CMS star ratings debut with promise for continued updates

After several months of buildup, the CMS Hospital Compare website began to offer overall hospital star ratings July 27.

A blog post by the agency explained the program as a way to quickly and uniformly compare potential hospitals. The system is meant to “help millions of patients and their families learn about the quality of hospitals, compare facilities in their area side-by-side, and ask important questions about care quality when visiting a hospital or other healthcare provider,” wrote Director of the Center for Clinical Standards and Quality Kate Goodrich, MD, MHS.

The ratings come in categories of one through four stars. They’re an average of 64 total measures used to judge the hospitals, such as hospital-acquired infections, overall death rates and readmission rates.

CMS touts the system as a way to offer at-a-glance, big-picture views of hospitals. Previous reports by the agency showed that the number of hospitals receiving each level of rating followed an expected statistical distribution, even when stratified by different classifications, such as teaching versus non-teaching hospitals.

Beyond making patient decisions easier, the rollout has also been touted as an ethical step in promoting transparency as part of the Obama Administration’s Open Data Initiative.

Some critics in Congress and the healthcare industry have said the rating doesn’t allow patients to prioritize certain metrics over others. Also, hospitals in lower-income areas tend to have lower scores, which might indicate a deficiency with the rating system itself.

According to a July 27 statement by CMS, the ratings reflect solutions meant to address those concerns. The agency hosted two feedback calls with representative from more than 4,000 providers across the country and opened the system to a public comments period, including a “dry-run” rehearsal period last summer.

CMS said the concerns over different kinds of hospitals receiving disparate ratings are unnecessary:

“CMS designed the methodology to be inclusive of as many hospitals and as many measures as possible. This approach prevents the methodology from limiting star rating calculations to certain types of hospitals based on characteristic or size,” the statement said.
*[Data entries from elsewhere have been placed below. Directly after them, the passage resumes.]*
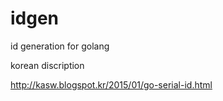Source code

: # idgen
id generation for golang

korean discription

http://kasw.blogspot.kr/2015/01/go-serial-id.html
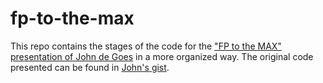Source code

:# fp-to-the-max

This repo contains the stages of the code 
for the ["FP to the MAX" presentation of John de Goes](https://www.youtube.com/watch?v=sxudIMiOo68)
in a more organized way. The original code presented can be found in [John's gist](https://gist.github.com/jdegoes/1b43f43e2d1e845201de853815ab3cb9).
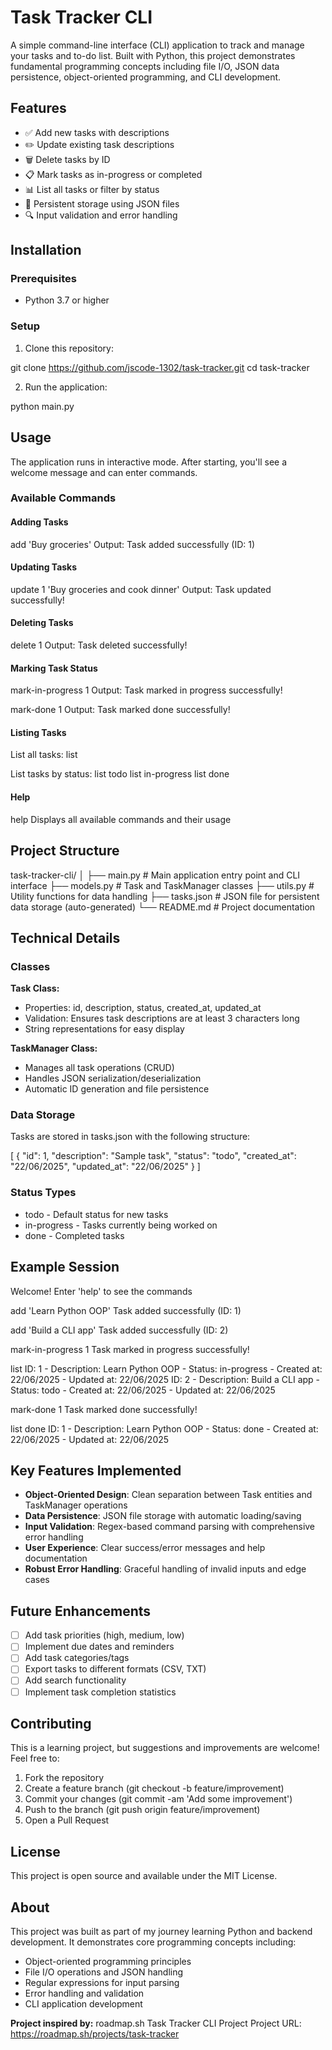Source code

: # Task Tracker CLI

A simple command-line interface (CLI) application to track and manage your tasks and to-do list. Built with Python, this project demonstrates fundamental programming concepts including file I/O, JSON data persistence, object-oriented programming, and CLI development.

## Features

- ✅ Add new tasks with descriptions
- ✏️ Update existing task descriptions
- 🗑️ Delete tasks by ID
- 📋 Mark tasks as in-progress or completed
- 📊 List all tasks or filter by status
- 💾 Persistent storage using JSON files
- 🔍 Input validation and error handling

## Installation

### Prerequisites
- Python 3.7 or higher

### Setup
1. Clone this repository:

git clone https://github.com/jscode-1302/task-tracker.git
cd task-tracker

2. Run the application:

python main.py

## Usage

The application runs in interactive mode. After starting, you'll see a welcome message and can enter commands.

### Available Commands

#### Adding Tasks

add 'Buy groceries'
Output: Task added successfully (ID: 1)

#### Updating Tasks

update 1 'Buy groceries and cook dinner'
Output: Task updated successfully!

#### Deleting Tasks

delete 1
Output: Task deleted successfully!

#### Marking Task Status

mark-in-progress 1
Output: Task marked in progress successfully!

mark-done 1
Output: Task marked done successfully!

#### Listing Tasks

List all tasks:
list

List tasks by status:
list todo
list in-progress
list done

#### Help

help
Displays all available commands and their usage

## Project Structure

task-tracker-cli/
│
├── main.py          # Main application entry point and CLI interface
├── models.py        # Task and TaskManager classes
├── utils.py         # Utility functions for data handling
├── tasks.json       # JSON file for persistent data storage (auto-generated)
└── README.md        # Project documentation

## Technical Details

### Classes

**Task Class:**
- Properties: id, description, status, created_at, updated_at
- Validation: Ensures task descriptions are at least 3 characters long
- String representations for easy display

**TaskManager Class:**
- Manages all task operations (CRUD)
- Handles JSON serialization/deserialization
- Automatic ID generation and file persistence

### Data Storage

Tasks are stored in tasks.json with the following structure:

[
    {
        "id": 1,
        "description": "Sample task",
        "status": "todo",
        "created_at": "22/06/2025",
        "updated_at": "22/06/2025"
    }
]

### Status Types
- todo - Default status for new tasks
- in-progress - Tasks currently being worked on
- done - Completed tasks

## Example Session

Welcome!
Enter 'help' to see the commands

add 'Learn Python OOP'
Task added successfully (ID: 1)

add 'Build a CLI app'
Task added successfully (ID: 2)

mark-in-progress 1
Task marked in progress successfully!

list
ID: 1 - Description: Learn Python OOP - Status: in-progress - Created at: 22/06/2025 - Updated at: 22/06/2025
ID: 2 - Description: Build a CLI app - Status: todo - Created at: 22/06/2025 - Updated at: 22/06/2025

mark-done 1
Task marked done successfully!

list done
ID: 1 - Description: Learn Python OOP - Status: done - Created at: 22/06/2025 - Updated at: 22/06/2025

## Key Features Implemented

- **Object-Oriented Design**: Clean separation between Task entities and TaskManager operations
- **Data Persistence**: JSON file storage with automatic loading/saving
- **Input Validation**: Regex-based command parsing with comprehensive error handling
- **User Experience**: Clear success/error messages and help documentation
- **Robust Error Handling**: Graceful handling of invalid inputs and edge cases

## Future Enhancements

- [ ] Add task priorities (high, medium, low)
- [ ] Implement due dates and reminders
- [ ] Add task categories/tags
- [ ] Export tasks to different formats (CSV, TXT)
- [ ] Add search functionality
- [ ] Implement task completion statistics

## Contributing

This is a learning project, but suggestions and improvements are welcome! Feel free to:

1. Fork the repository
2. Create a feature branch (git checkout -b feature/improvement)
3. Commit your changes (git commit -am 'Add some improvement')
4. Push to the branch (git push origin feature/improvement)
5. Open a Pull Request

## License

This project is open source and available under the MIT License.

## About

This project was built as part of my journey learning Python and backend development. It demonstrates core programming concepts including:

- Object-oriented programming principles
- File I/O operations and JSON handling
- Regular expressions for input parsing
- Error handling and validation
- CLI application development

**Project inspired by:** roadmap.sh Task Tracker CLI Project
Project URL: https://roadmap.sh/projects/task-tracker
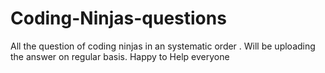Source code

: # Coding-Ninjas-questions
All the question of coding ninjas in an systematic order .
Will be uploading the answer on regular basis.
Happy to Help everyone
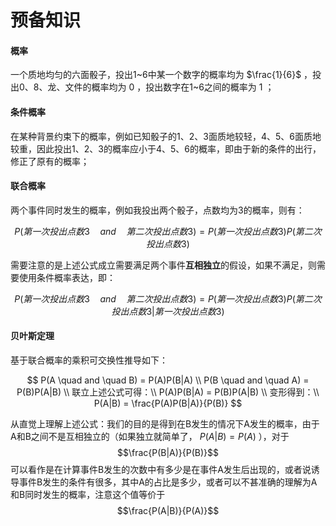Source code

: # 预备知识

#### 概率

一个质地均匀的六面骰子，投出1~6中某一个数字的概率均为 $\frac{1}{6}$ ，投出0、8、龙、文件的概率均为 $0$ ，投出数字在1~6之间的概率为 $1$ ；

#### 条件概率

在某种背景约束下的概率，例如已知骰子的1、2、3面质地较轻，4、5、6面质地较重，因此投出1、2、3的概率应小于4、5、6的概率，即由于新的条件的出行，修正了原有的概率；

#### 联合概率

两个事件同时发生的概率，例如我投出两个骰子，点数均为3的概率，则有：

$$P(第一次投出点数3 \quad and \quad 第二次投出点数3)=P(第一次投出点数3)P(第二次投出点数3)$$

需要注意的是上述公式成立需要满足两个事件**互相独立**的假设，如果不满足，则需要使用条件概率表达，即：

$$P(第一次投出点数3 \quad and \quad 第二次投出点数3)=P(第一次投出点数3)P(第二次投出点数3|第一次投出点数3)$$

#### 贝叶斯定理

基于联合概率的乘积可交换性推导如下：

$$
P(A \quad and \quad B) = P(A)P(B|A) \\
P(B \quad and \quad A) = P(B)P(A|B) \\
联立上述公式可得：\\
P(A)P(B|A) = P(B)P(A|B) \\
变形得到：\\
P(A|B) = \frac{P(A)P(B|A)}{P(B)}
$$


从直觉上理解上述公式：我们的目的是得到在B发生的情况下A发生的概率，由于A和B之间不是互相独立的（如果独立就简单了， $P(A|B)=P(A)$ ），对于 
$$\frac{P(B|A)}{P(B)}$$
可以看作是在计算事件B发生的次数中有多少是在事件A发生后出现的，或者说诱导事件B发生的条件有很多，其中A的占比是多少，或者可以不甚准确的理解为A和B同时发生的概率，注意这个值等价于
$$\frac{P(A|B)}{P(A)}$$
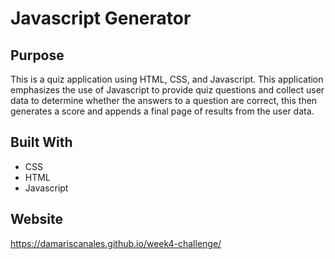 # Javascript Generator 

## Purpose
This is a quiz application using HTML, CSS, and Javascript. This application emphasizes the use of Javascript to provide quiz questions and collect user data to determine whether the answers to a question are correct, this then generates a score and appends a final page of results from the user data.

## Built With
* CSS
* HTML
* Javascript

## Website
https://damariscanales.github.io/week4-challenge/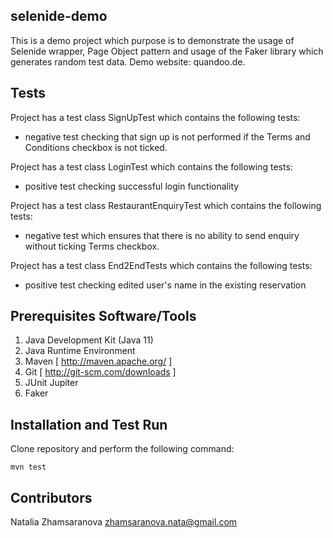 ## selenide-demo

This is a demo project which purpose is to demonstrate the usage of Selenide wrapper, Page Object pattern and usage of the Faker library which generates random test data. Demo website: quandoo.de.

## Tests

Project has a test class SignUpTest which contains the following tests:
* negative test checking that sign up is not performed if the Terms and Conditions checkbox is not ticked.

Project has a test class LoginTest which contains the following tests:
* positive test checking successful login functionality

Project has a test class RestaurantEnquiryTest which contains the following tests:
* negative test which ensures that there is no ability to send enquiry without ticking Terms checkbox.

Project has a test class End2EndTests which contains the following tests:
* positive test checking edited user's name in the existing reservation
## Prerequisites Software/Tools

1. Java Development Kit (Java 11)
2. Java Runtime Environment
3. Maven [ http://maven.apache.org/ ]
4. Git [ http://git-scm.com/downloads ]
5. JUnit Jupiter
6. Faker

## Installation and Test Run

Clone repository and perform the following command:

`mvn test`

## Contributors

Natalia Zhamsaranova zhamsaranova.nata@gmail.com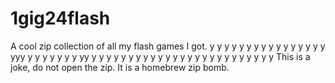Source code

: # 1gig24flash
A cool zip collection of all my flash games I got.
y
y
y
y
y
y
y
y
y
y
y
y
y
y
y
y
yyy
y
y
y
y
y
y
y
yy
y
y
y
y
y
y
y
y
y
y
y
y
y
y
y
y
y
y
y
y
y
y
y
y
y
This is a joke, do not open the zip. It is a homebrew zip bomb.
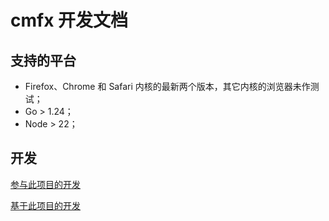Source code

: # cmfx 开发文档

## 支持的平台

 - Firefox、Chrome 和 Safari 内核的最新两个版本，其它内核的浏览器未作测试；
 - Go > 1.24；
 - Node > 22；

## 开发

[参与此项目的开发](CONTRIBUTING.md)

[基于此项目的开发](DEV.md)
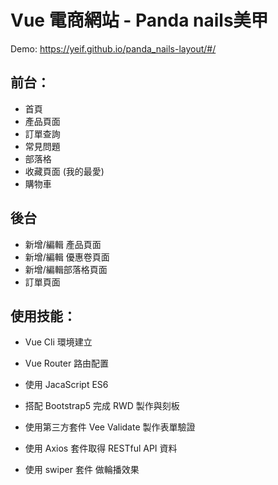 
# Vue 電商網站 - Panda nails美甲

Demo: https://yeif.github.io/panda_nails-layout/#/


## 前台：

* 首頁
* 產品頁面
* 訂單查詢
* 常見問題 
* 部落格
* 收藏頁面 (我的最愛)
* 購物車 
## 後台

* 新增/編輯 產品頁面
* 新增/編輯 優惠卷頁面
* 新增/編輯部落格頁面
* 訂單頁面


## 使用技能：

* Vue Cli 環境建立
* Vue Router 路由配置
* 使用 JacaScript ES6
* 搭配 Bootstrap5 完成 RWD 製作與刻板


* 使用第三方套件 Vee Validate 製作表單驗證
* 使用 Axios 套件取得 RESTful API 資料 
* 使用 swiper 套件 做輪播效果
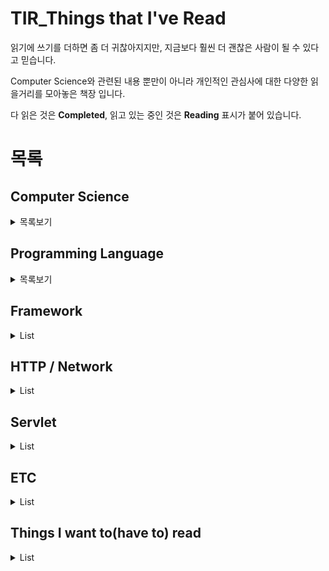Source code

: # TIR_Things that I've Read

읽기에 쓰기를 더하면 좀 더 귀찮아지지만, 지금보다 훨씬 더 괜찮은 사람이 될 수 있다고 믿습니다.  

Computer Science와 관련된 내용 뿐만이 아니라 개인적인 관심사에 대한 다양한 읽을거리를 모아놓은 책장 입니다.

다 읽은 것은 **Completed**, 읽고 있는 중인 것은 **Reading** 표시가 붙어 있습니다.

# 목록

## Computer Science

<details>
    <summary>목록보기</summary>

* [객체지향의 사실과 오해](http://www.yes24.com/Product/Goods/18249021) | Completed

</details>

## Programming Language

<details>
    <summary>목록보기</summary>
    
* [이것이 자바다](https://github.com/chan-gon/TIR/blob/master/Programming%20Language/%EC%9D%B4%EA%B2%83%EC%9D%B4%20%EC%9E%90%EB%B0%94%EB%8B%A4.md) | Completed
* 자바의 신 | Reading
* 모던 자바스크립트 Deep Dive | Reading

</details>

## Framework

<details>
    <summary>List</summary>
    
* [스프링 부트와 AWS로 혼자 구현하는 웹 서비스](https://github.com/chan-gon/TIR/blob/master/Framework/%EC%8A%A4%ED%94%84%EB%A7%81%20%EB%B6%80%ED%8A%B8%EC%99%80%20AWS%EB%A1%9C%20%ED%98%BC%EC%9E%90%20%EA%B5%AC%ED%98%84%ED%95%98%EB%8A%94%20%EC%9B%B9%20%EC%84%9C%EB%B9%84%EC%8A%A4.md) | Completed
* 스프링5 프로그래밍 입문 | Reading

</details>

## HTTP / Network

<details>
    <summary>List</summary>

* [그림으로 배우는 HTTP & Network](https://github.com/chan-gon/TIR/blob/master/HTTP%26Network/%EA%B7%B8%EB%A6%BC%EC%9C%BC%EB%A1%9C%20%EB%B0%B0%EC%9A%B0%EB%8A%94%20HTTP%20%26%20Network.md) | Completed
* [그림으로 배우는 네트워크 원리](https://github.com/chan-gon/TIR/blob/master/HTTP%26Network/%EA%B7%B8%EB%A6%BC%EC%9C%BC%EB%A1%9C%20%EB%B0%B0%EC%9A%B0%EB%8A%94%20%EB%84%A4%ED%8A%B8%EC%9B%8C%ED%81%AC%20%EC%9B%90%EB%A6%AC.md) | Completed
* [성공과 실패를 결정하는 1%의 네트워크 원리](https://github.com/chan-gon/TIR/blob/master/HTTP%26Network/%EC%84%B1%EA%B3%B5%EA%B3%BC%20%EC%8B%A4%ED%8C%A8%EB%A5%BC%20%EA%B2%B0%EC%A0%95%ED%95%98%EB%8A%94%201%25%EC%9D%98%20%EB%84%A4%ED%8A%B8%EC%9B%8C%ED%81%AC%20%EC%9B%90%EB%A6%AC.md) | Completed

</details>

## Servlet

<details>
    <summary>List</summary>

* [처음 해보는 Servlet & JSP 웹 프로그래밍](https://github.com/chan-gon/TIR/blob/master/Servlet/%EC%B2%98%EC%9D%8C%20%ED%95%B4%EB%B3%B4%EB%8A%94%20Servlet%20%26%20JSP%20%EC%9B%B9%20%ED%94%84%EB%A1%9C%EA%B7%B8%EB%9E%98%EB%B0%8D.md) | Reading

</details>

## ETC

<details>
    <summary>List</summary>

* 노예의 길 | Reading

</details>

## Things I want to(have to) read

<details>
    <summary>List</summary>

* [리팩터링](http://www.yes24.com/Product/Goods/89649360)
* [자바로 배우는 핵심 자료구조와 알고리즘](http://www.yes24.com/Product/Goods/61198657)
* [Do it! 자료구조와 함께 배우는 알고리즘 입문](http://www.yes24.com/Product/Goods/60547893)
* [Clean Code](http://www.yes24.com/Product/Goods/11681152)
</details>
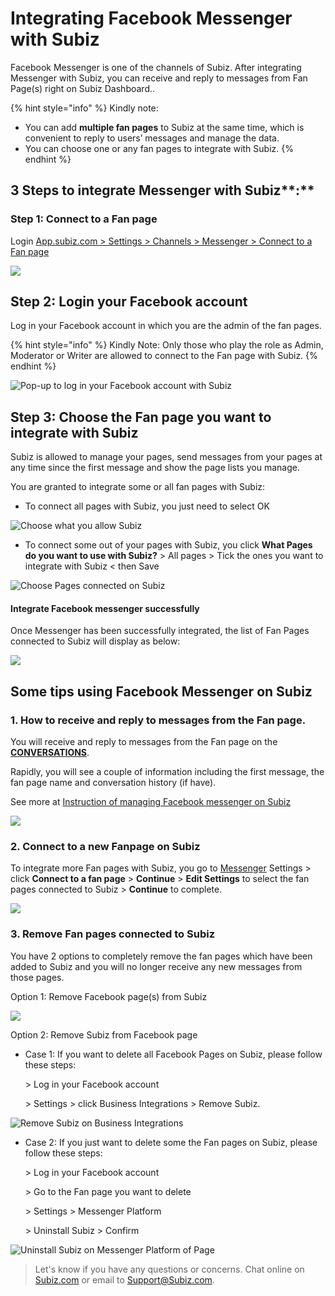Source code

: # Integrating Facebook Messenger with Subiz

Facebook Messenger is one of the channels of Subiz. After integrating Messenger with Subiz, you can receive and reply to messages from Fan Page\(s\) right on Subiz Dashboard..

{% hint style="info" %}
Kindly note:

* You can add **multiple fan pages** to Subiz at the same time, which is convenient to reply to users’ messages and manage the data. 
* You can choose one or any fan pages to integrate with Subiz.
{% endhint %}



## 3 Steps to integrate Messenger with Subiz**:**

### **Step 1: Connect to a Fan page**

Login [App.subiz.com &gt; Settings &gt; Channels &gt; Messenger &gt; Connect to a Fan page](https://app.subiz.com/settings/messenger)

![](../../.gitbook/assets/me4%20%281%29.png)

## Step 2: Login your Facebook account

Log in your Facebook account in which you are the admin of the fan pages.

{% hint style="info" %}
Kindly Note: Only those who play the role as Admin, Moderator or Writer are allowed to connect to the Fan page with Subiz.
{% endhint %}

![Pop-up to log in your Facebook account with Subiz](../../.gitbook/assets/2.-login.png)

## Step 3: Choose the Fan page you want to integrate with Subiz

Subiz is allowed to manage your pages, send messages from your pages at any time since the first message and show the page lists you manage. 

You are granted to integrate some or all fan pages with Subiz:

* To connect all pages with Subiz, you just need to select OK

![Choose what you allow Subiz](../../.gitbook/assets/3.-choose-page.png)

* To connect some out of your pages with Subiz, you click **What Pages do you want to use with Subiz?** &gt; All pages &gt; Tick the ones you want to integrate with Subiz &lt; then Save

![Choose Pages connected on Subiz](../../.gitbook/assets/4.-pages.png)

#### Integrate Facebook messenger successfully

Once Messenger has been successfully integrated, the list of Fan Pages connected to Subiz will display as below:

![](../../.gitbook/assets/me6.png)

## Some tips using Facebook Messenger on Subiz

### **1. How to receive and reply to messages from the Fan page.**

You will receive and reply to messages from the Fan page on the [**CONVERSATIONS**](https://app.subiz.com/convo).

Rapidly, you will see a couple of information including the first message, the fan page name and conversation history \(if have\).

See more at [Instruction of managing Facebook messenger on Subiz](https://help.subiz.com/bat-dau-voi-subiz/lam-viec-tren-subiz/quan-ly-tin-nhan-messenger-va-binh-luan-fanpage)

![](../../.gitbook/assets/me1.png)

### 2. **Connect to a new Fanpage on Subiz**

To integrate more Fan pages with Subiz, you go to [Messenger](https://app.subiz.com/settings/messenger) Settings &gt; click **Connect to a fan page** &gt; **Continue** &gt; **Edit Settings** to select the fan pages connected to Subiz &gt; **Continue** to complete.

![](../../.gitbook/assets/me3%20%281%29.png)

### **3. Remove Fan pages connected to Subiz**

You have 2 options to completely remove the fan pages which have been added to Subiz and you will no longer receive any new messages from those pages.  


Option 1: Remove Facebook page\(s\) from Subiz

![](../../.gitbook/assets/me7.png)

Option 2: Remove Subiz from Facebook page

* Case 1: If you want to delete all Facebook Pages on Subiz, please follow these steps: 

   &gt; Log in your Facebook account 

   &gt; Settings &gt; click Business Integrations &gt; Remove Subiz.

![Remove Subiz on Business Integrations](../../.gitbook/assets/6.-delete.png)

* Case 2: If you just want to delete some the Fan pages on Subiz, please follow these steps: 

    &gt; Log in your Facebook account 

     &gt; Go to the Fan page you want to delete 

     &gt; Settings &gt; Messenger Platform 

     &gt; Uninstall Subiz &gt; Confirm

![Uninstall Subiz on Messenger Platform of Page](../../.gitbook/assets/7.-uninsstall.png)

  


> Let's know if you have any questions or concerns. Chat online on [Subiz.com](https://subiz.com/vi/feature.html) or email to Support@Subiz.com.

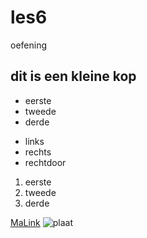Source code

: # les6
oefening

## dit is een kleine kop

- eerste
- tweede
- derde

* links
* rechts
* rechtdoor

1. eerste
2. tweede
3. derde

[MaLink](37676.hosts1.ma-cloud.nl)
![plaat](image-1.jpg)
Goodrich pointed out that some of the methodologies have already been adjusted to reflect the socioeconomic differences among patient populations and how those could affect the hospitals’ ratings. She said that adjustment will continue as deemed necessary by the National Quality Forum, the assistant secretary for planning and evaluation and requests by providers.  

Plus, the ratings were weighted using input from a panel of three experts who reviewed the ratings criteria “based on clinical guidelines” and subjected them to rigorous scientific review and testing,” Goodrich said.

CMS’s statement included a commitment to continue to review the star rating guidelines and to update or improve them quarterly.